■ **WHAT IS BEING ASKED**: Express the stretch of the records from the start through the line containing "picture [850, 160, 1323, 1063]" as a two-column CSV with the headers "instruction" and "layout", one row per request. Put each request's text and its answer in one quoted field, with line breaks turned into spaces.
-- begin TASK INPUT --
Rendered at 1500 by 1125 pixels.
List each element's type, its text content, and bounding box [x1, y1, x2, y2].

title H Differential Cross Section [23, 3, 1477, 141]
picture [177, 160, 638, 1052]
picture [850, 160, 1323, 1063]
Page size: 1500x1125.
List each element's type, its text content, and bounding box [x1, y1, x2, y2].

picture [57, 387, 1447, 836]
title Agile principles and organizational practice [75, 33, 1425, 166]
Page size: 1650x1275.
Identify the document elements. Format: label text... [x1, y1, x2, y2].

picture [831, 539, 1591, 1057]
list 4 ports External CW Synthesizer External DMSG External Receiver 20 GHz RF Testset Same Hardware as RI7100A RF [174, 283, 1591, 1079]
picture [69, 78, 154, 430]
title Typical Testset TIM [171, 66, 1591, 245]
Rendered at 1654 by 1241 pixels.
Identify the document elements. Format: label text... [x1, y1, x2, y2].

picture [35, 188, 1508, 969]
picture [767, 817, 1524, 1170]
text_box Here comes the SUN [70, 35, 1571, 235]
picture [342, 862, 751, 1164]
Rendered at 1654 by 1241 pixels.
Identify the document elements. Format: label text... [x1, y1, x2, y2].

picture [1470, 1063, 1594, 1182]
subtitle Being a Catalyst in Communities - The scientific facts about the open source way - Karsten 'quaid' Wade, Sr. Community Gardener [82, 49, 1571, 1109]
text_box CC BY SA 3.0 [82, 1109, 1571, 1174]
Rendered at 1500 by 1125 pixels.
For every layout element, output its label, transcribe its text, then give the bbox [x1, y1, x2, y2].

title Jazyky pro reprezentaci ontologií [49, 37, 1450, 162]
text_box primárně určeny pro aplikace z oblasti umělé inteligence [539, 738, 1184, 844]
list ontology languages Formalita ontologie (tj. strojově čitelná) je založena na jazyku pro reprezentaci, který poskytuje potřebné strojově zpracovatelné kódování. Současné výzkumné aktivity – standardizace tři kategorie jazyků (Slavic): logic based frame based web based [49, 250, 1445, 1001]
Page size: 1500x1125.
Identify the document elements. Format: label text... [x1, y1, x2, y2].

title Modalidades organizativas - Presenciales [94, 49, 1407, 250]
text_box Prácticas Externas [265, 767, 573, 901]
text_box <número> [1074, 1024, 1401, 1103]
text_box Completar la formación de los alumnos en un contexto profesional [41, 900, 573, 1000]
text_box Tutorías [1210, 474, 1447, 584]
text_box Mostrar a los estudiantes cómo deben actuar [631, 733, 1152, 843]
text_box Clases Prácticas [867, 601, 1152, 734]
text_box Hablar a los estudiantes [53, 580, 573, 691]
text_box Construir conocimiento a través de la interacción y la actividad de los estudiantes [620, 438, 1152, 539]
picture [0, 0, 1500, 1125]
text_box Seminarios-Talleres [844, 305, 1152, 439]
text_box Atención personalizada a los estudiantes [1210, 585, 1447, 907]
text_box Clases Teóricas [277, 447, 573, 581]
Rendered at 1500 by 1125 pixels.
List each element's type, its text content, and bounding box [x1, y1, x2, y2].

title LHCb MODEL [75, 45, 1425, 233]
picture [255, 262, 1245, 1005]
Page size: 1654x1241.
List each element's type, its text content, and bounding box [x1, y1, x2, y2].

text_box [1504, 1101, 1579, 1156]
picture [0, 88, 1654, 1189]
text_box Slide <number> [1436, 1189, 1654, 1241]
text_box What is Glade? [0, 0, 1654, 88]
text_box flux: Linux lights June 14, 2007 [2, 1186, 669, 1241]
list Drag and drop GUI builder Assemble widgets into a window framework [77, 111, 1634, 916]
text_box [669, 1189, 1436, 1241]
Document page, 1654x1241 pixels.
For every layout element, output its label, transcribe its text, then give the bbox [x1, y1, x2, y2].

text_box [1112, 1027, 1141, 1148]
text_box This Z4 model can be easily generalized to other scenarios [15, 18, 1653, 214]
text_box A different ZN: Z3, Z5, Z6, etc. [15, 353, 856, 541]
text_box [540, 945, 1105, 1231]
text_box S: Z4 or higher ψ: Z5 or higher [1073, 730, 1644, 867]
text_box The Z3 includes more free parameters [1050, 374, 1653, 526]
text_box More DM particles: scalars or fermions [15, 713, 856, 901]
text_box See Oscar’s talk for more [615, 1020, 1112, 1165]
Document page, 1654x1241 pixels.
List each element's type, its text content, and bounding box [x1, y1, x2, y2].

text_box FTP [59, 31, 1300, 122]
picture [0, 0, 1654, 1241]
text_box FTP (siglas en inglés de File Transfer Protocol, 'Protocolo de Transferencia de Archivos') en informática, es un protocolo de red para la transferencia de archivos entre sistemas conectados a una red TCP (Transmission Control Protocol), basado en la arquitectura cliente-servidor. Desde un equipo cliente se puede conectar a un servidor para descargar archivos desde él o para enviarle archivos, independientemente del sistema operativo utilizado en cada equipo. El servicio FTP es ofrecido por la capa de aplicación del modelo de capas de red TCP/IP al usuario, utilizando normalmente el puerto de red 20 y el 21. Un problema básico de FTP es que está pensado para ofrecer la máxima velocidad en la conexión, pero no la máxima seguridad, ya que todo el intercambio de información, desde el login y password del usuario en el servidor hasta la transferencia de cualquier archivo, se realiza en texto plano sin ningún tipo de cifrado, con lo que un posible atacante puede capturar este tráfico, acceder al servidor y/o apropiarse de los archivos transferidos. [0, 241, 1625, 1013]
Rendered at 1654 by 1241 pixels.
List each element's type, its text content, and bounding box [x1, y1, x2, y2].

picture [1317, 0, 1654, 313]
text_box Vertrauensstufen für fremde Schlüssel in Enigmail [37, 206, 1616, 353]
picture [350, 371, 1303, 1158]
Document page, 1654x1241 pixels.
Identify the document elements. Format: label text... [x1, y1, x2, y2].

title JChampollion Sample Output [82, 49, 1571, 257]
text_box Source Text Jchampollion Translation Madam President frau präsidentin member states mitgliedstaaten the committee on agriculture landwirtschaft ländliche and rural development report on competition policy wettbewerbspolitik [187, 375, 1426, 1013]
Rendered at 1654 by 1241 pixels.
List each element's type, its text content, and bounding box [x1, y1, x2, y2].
-- end TASK INPUT --
■ **ANSWER TO THIS PROBLEM**:
instruction,layout
"Rendered at 1500 by 1125 pixels. List each element's type, its text content, and bounding box [x1, y1, x2, y2].","title H Differential Cross Section [23, 3, 1477, 141] picture [177, 160, 638, 1052] picture [850, 160, 1323, 1063]"